Ergo: Zuächst einmal ist schon heute das Feld für kunterbunte Debatten bereitet, das zeigen ja die verschiedenen Medienbeiträge der letzten rund zwei Monate, in denen bereits wiederkehrend mit den Hufen gescharrt wird. Auch hier, in den Medien, erkennt man enstprechend offensichtlich mehr und mehr, dass hier ein Thema gegeben ist, dass Aufmerksamkeit generiert, was für die Medien nicht die schlechtestes Voraussetzung ist, um ein Thema wiederkehrend zu behandeln. Entsprechend ist das Feld politisch und medial bereitet, um in Debattenlaune zu kommen. Mit einer gewissen Wahrscheinlichkeit wird sie mit der anstehenden Entscheidung des Bundesverfassungsgerichts losgehen - wohin sie sich dann selbst trägt, weiß keiner im Vorhinein. Das dürfte sicherlich auch von der Klarheit der anstehenden Rechtsprechung abhängen und wie gut sie die verschiedenen Interessensverbände für sich oder gegen andere nutzen werden, um Volkes Ohr gewogen zu machen - Tenor: "Faule Beamte werden in empörender Weise und darüber hinaus in goldenen Badewannen zum Tresor geleitet, haltet mit Rabatz Finanzminister Tebartz-van Elst" vs. "Sollen unsere Straßenwalzen, Panzer, Klima- oder Sozialziele (jede jeweilige Interessensgruppe wähle sich bitte ihr Beispiel aus) weiterhin wegen Spritmangels in der öffentlichen Tanke nicht vom Fleck kommen: Auch Du wirst zukünftig den Gürtel nicht enger schnallen dürfen, wenn's dafür keine hinreichende DIN gibt - das Land braucht mehr Assessoren, sonst ist's verloren".

Prince of Persia:
Ich habe heute das Antwortschreiben des Regierungspräsidium Kassel auf meinen Widerspruch für das Kalenderjahr 2022 erhalten.

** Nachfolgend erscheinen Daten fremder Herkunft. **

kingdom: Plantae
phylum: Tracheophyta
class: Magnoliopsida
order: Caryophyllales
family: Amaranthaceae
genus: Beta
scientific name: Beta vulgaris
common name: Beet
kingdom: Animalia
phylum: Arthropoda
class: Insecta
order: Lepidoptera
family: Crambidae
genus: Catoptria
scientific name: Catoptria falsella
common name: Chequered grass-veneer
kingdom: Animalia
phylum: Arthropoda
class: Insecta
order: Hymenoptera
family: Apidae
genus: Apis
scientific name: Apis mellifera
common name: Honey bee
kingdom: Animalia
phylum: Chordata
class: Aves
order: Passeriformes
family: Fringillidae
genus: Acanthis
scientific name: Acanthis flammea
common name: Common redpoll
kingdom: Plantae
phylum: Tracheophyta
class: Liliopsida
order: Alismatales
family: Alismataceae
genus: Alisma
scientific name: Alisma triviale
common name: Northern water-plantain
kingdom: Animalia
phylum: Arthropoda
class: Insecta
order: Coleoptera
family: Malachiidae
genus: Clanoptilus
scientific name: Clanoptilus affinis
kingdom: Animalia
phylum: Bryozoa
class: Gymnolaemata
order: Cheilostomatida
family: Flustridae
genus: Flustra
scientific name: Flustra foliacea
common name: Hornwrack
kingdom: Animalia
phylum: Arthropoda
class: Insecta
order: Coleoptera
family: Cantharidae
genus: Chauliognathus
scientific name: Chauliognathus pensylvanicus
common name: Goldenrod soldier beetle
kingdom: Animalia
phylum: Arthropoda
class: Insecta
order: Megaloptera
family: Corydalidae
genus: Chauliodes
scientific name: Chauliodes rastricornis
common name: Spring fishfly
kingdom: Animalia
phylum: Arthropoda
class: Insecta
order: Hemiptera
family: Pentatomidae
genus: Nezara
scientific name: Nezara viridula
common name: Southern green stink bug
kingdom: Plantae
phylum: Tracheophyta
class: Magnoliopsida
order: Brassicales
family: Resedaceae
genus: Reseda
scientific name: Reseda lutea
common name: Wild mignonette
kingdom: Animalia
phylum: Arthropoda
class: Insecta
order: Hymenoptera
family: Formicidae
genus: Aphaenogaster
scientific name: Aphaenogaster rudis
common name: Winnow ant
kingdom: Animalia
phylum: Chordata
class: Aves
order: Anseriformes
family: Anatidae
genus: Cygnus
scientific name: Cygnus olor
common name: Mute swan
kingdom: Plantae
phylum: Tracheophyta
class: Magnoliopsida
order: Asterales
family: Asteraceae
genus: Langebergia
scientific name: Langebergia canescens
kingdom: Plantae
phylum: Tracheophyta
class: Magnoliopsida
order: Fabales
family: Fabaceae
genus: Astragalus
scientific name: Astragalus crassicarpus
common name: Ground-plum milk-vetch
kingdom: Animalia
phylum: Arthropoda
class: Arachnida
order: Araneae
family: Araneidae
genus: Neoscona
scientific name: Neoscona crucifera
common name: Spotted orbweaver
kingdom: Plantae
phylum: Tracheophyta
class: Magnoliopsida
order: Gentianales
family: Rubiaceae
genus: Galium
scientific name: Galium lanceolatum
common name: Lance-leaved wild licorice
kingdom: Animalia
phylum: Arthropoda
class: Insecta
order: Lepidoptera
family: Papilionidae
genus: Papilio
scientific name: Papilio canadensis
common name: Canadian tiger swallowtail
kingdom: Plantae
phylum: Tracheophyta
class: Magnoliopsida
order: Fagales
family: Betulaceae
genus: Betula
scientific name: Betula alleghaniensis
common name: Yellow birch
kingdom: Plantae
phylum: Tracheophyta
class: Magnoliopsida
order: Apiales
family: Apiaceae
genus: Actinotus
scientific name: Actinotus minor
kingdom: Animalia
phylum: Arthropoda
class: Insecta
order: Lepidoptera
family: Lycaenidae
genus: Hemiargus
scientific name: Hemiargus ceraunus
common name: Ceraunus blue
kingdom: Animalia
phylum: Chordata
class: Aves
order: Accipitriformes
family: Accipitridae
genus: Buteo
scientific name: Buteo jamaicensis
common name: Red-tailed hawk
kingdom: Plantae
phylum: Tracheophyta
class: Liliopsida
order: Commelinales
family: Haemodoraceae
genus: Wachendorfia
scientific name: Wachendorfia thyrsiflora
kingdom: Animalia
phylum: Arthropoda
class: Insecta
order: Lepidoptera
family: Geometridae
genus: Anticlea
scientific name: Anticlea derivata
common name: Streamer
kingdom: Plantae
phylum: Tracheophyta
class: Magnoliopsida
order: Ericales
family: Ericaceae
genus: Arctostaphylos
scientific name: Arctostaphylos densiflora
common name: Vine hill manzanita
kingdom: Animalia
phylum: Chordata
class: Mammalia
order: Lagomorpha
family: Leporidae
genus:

Darin steht wörtlich: "Das Widerspruchsverfahren wird in Hinblick auf den Umstand ruhende gestellt, dass die Frage der Verfassungsgemäßheit der hessischen Besoldung vom Hessischen Verwaltungsgerichtshof am 30. November 2021 (AZ 1 A 863/18 und 1 A 2704/20) dem Bundesverfassungsgericht zur Entscheidung vorgelegt worden ist. "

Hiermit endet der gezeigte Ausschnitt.